ところがこれがあまり機能せず。守備では中に残りたがるセンターハーフと下がるラハマティの間にスペースが空き、最終ラインの位置も下がってしまった。中盤が前に行く意識が低いため、セカンドボールも支配された。さらに攻撃でも前線に全くサポートや追い越しがなく、3トップが孤立。要するに「前後分断」のサッカーになってしまっていた。

さらに13分、上述したラハマティ周辺のスペースにマフディ・カリムが飛び出してきてクロスを許し、マークが混乱。ファーでイマド・モハメドに折り返され、マフムードに詰められて失点してしまう。最悪のスタートだったと言える。

だがその後、イランは徐々に修正することに成功した。テイムリアン、モバリ、ハジ・サフィなどが前に行く意識を高め、前線との縦の関係を作り出すとともに、セカンドボールを奪取することにも効果を発揮。相手が先制したことでやや積極性を失ったことも手伝い、イランのプレーは向上した。

そして41分、相手のクリアボールを拾い、前に上がっていたテイムリアンがすかさずスルーパスに持ち込むと、レザエイが右から裏にへと飛び出し冷静にゴールを決めた。上述の戦術の改善通りの流れで同点に追いつくことに成功したのである。

後半は相手がそれまでよりやや前に出てきたため互角に近い展開となったが、イランは最終ラインを上げ、中盤の運動量を増やしてサイドをカバーし、3トップはその分積極的に裏に飛び出してサポートがなくても相手を押し下げるプレーを選択。選手を入れ替えずに論理的にバランスを取り、ピンチを防ぎつつ、相手のミスを狙いながら試合を進めた。

そして84分、ついに逆転ゴールを奪取。左サイドからモバリがフリーキックを入れると、ニアでアギリが飛び込み触れなかったことがフェイントに。混乱したゴールキーパーが反応できず、ボールはそのままゴールに吸い込まれていった。これが決勝点となり、イランが初戦を勝利で終えることに成功した。

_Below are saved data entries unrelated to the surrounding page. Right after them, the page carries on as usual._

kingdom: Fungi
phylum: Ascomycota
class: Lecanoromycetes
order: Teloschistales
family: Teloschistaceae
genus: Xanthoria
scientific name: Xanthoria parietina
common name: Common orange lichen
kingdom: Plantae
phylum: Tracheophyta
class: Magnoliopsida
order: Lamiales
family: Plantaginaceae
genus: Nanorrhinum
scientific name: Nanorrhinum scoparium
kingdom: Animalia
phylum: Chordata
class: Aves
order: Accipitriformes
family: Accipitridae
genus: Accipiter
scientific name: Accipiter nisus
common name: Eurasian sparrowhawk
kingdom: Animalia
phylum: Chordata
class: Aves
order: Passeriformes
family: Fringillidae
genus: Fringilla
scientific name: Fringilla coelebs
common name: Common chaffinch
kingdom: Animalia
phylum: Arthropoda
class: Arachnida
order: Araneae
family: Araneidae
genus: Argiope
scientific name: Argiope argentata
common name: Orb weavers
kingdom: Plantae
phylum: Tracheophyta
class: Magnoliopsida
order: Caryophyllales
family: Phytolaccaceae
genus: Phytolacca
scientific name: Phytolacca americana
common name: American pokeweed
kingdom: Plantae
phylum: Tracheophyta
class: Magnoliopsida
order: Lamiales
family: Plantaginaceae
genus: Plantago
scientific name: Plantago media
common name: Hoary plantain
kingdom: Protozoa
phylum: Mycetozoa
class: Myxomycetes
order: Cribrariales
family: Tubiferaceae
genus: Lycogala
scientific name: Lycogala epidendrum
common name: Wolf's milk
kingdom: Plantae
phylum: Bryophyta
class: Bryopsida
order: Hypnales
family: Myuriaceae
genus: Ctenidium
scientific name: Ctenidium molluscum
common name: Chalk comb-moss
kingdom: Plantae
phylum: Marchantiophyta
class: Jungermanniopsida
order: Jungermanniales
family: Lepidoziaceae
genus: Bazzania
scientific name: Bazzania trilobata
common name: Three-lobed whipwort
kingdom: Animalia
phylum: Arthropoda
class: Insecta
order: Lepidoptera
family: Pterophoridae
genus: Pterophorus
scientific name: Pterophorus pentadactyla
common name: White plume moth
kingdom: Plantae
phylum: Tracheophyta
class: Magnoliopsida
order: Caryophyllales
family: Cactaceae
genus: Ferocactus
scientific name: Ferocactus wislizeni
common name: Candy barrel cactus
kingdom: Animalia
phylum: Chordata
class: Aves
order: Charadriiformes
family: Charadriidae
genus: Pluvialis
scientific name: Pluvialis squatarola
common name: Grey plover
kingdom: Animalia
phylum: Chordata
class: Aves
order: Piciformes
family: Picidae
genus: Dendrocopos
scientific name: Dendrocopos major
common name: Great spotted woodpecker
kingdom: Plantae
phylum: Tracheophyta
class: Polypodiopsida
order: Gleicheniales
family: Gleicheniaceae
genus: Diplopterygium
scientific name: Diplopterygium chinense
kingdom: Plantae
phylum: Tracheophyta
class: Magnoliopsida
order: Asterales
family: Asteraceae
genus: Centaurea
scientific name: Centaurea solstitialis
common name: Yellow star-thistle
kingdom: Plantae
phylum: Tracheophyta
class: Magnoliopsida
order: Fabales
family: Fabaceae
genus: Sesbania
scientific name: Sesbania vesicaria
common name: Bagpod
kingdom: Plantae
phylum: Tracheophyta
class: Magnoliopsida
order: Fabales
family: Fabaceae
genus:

イラクは力は見せたものの、強豪相手には一歩及ばなかった。エースのマフムードを中心に、その周りを的確に2列目の3人がサポートする連携はさすがの完成度を誇り、序盤は非常に相手を苦しめていた。しかし先制点を取ったあとには、プレビューでも書いた通り腰が引ける悪癖が出てペースを失い、後半も結局最終ラインを上げられなくなり、攻勢に出られるほどの積極性を取り戻すまでに至らなかった。また最終ラインのミスも多く、アジアのトップクラスの国と比べると安定感に欠けるところを露呈してしまったと言える。